Wed Jul 25 2007
[note: this started as a comment but started getting a little long-winded. what follows is a little gentle ribbing of Paul for a recent post he wrote about being a lazy cache programmer 😛]
Mr. Stovell, you've officially lost your marbles 😛 j/k
okay, just to play devil's advocate...>😃 I think the asp.net cache framework fits very nicely for its purpose - what you propose seems like another abstraction on top of it, for the benefit of thinking less about what items you should cache to optimize code execution time? So, just throw everything possible at it. Cache can handle that, right? hehe. nope. That's why you think about it, apply it where appropriate, and don't waste cycles calculating if you should even cache or not as part of the caching process of a production site. I dunno, seems like a wasted effort to me, especially when you start to go down the rabbit hole of deciding what should/shouldn't be cached as part of the process.

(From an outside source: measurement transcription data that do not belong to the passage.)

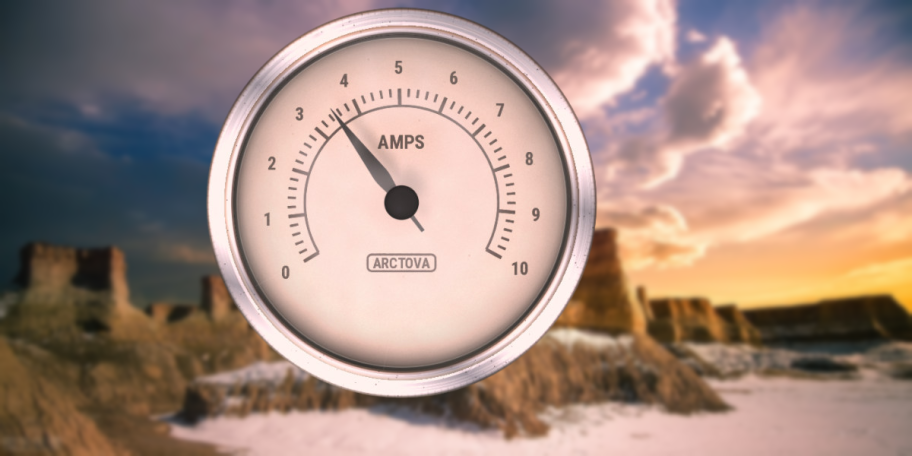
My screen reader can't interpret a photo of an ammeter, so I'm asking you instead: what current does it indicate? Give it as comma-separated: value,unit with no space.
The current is 3.5,A
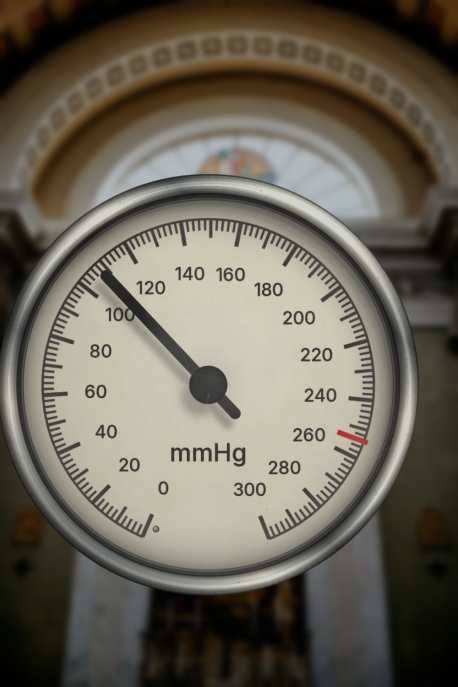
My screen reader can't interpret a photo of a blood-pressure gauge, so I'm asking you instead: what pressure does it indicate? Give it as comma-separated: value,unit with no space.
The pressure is 108,mmHg
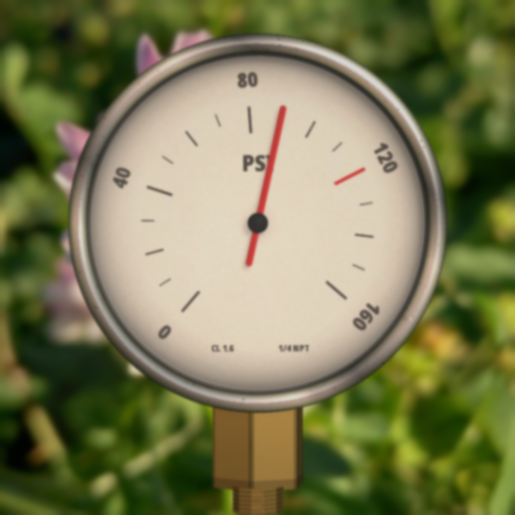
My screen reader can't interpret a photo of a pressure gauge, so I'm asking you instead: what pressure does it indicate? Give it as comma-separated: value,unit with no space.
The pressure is 90,psi
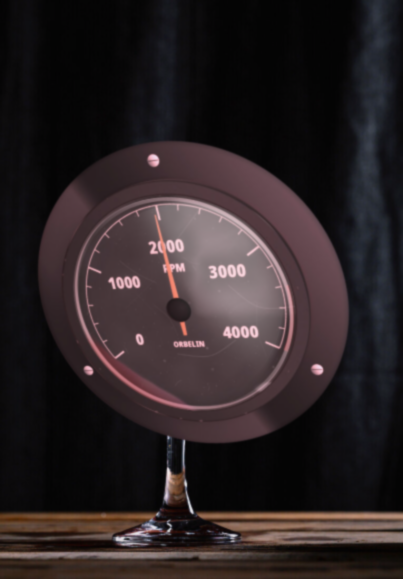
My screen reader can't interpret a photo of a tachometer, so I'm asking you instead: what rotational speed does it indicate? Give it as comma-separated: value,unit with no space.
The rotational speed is 2000,rpm
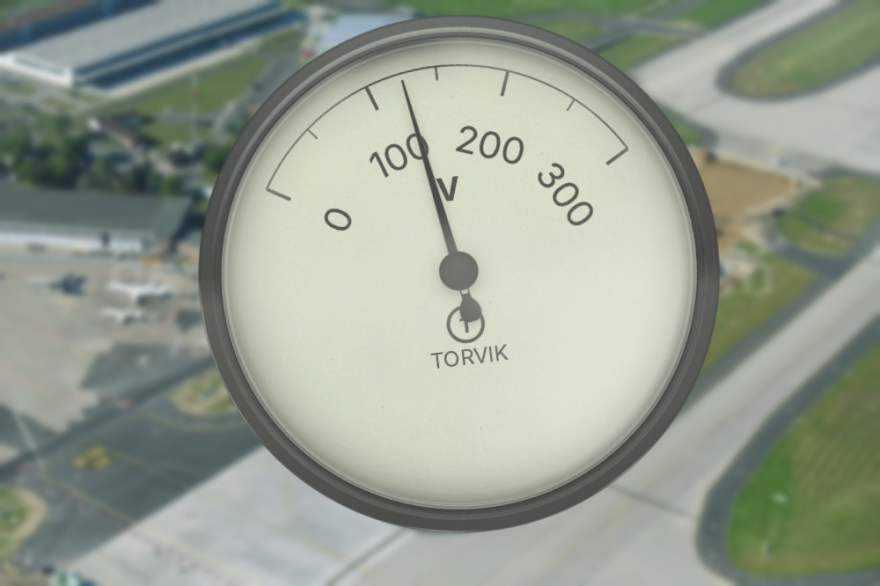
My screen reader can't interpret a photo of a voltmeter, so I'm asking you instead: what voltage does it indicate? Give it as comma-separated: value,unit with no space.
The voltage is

I'm not posting this to be a jerk...I'm putting your feet to the fire a little! Think it thru a little more, maybe (since I seem to be concentrating on the calculations as part of the process) move that logic outside of the [Deterministic] control flow to an external "cache minder" process. have your cake and cache it too.  but the main point of cache in asp.net is to improve performance by taking anything that takes longer than O(1) and returning it nearly that fast (a guess considering that Cache exposes itself as a Dictionary to store its items) I guess that means my case (while I'm advocating;) is for using the cache as is, and make conscious decisions on what should go into it instead of letting some attribute-fu decide for me. What happens when your attribute logic is wrong? DOOM! 😛 hehe, not really. What do you think?
p.s. my server crapped before I had a chance to post this. Is there some new law that states that technology starts to break down the minute you start to be a smart-ass?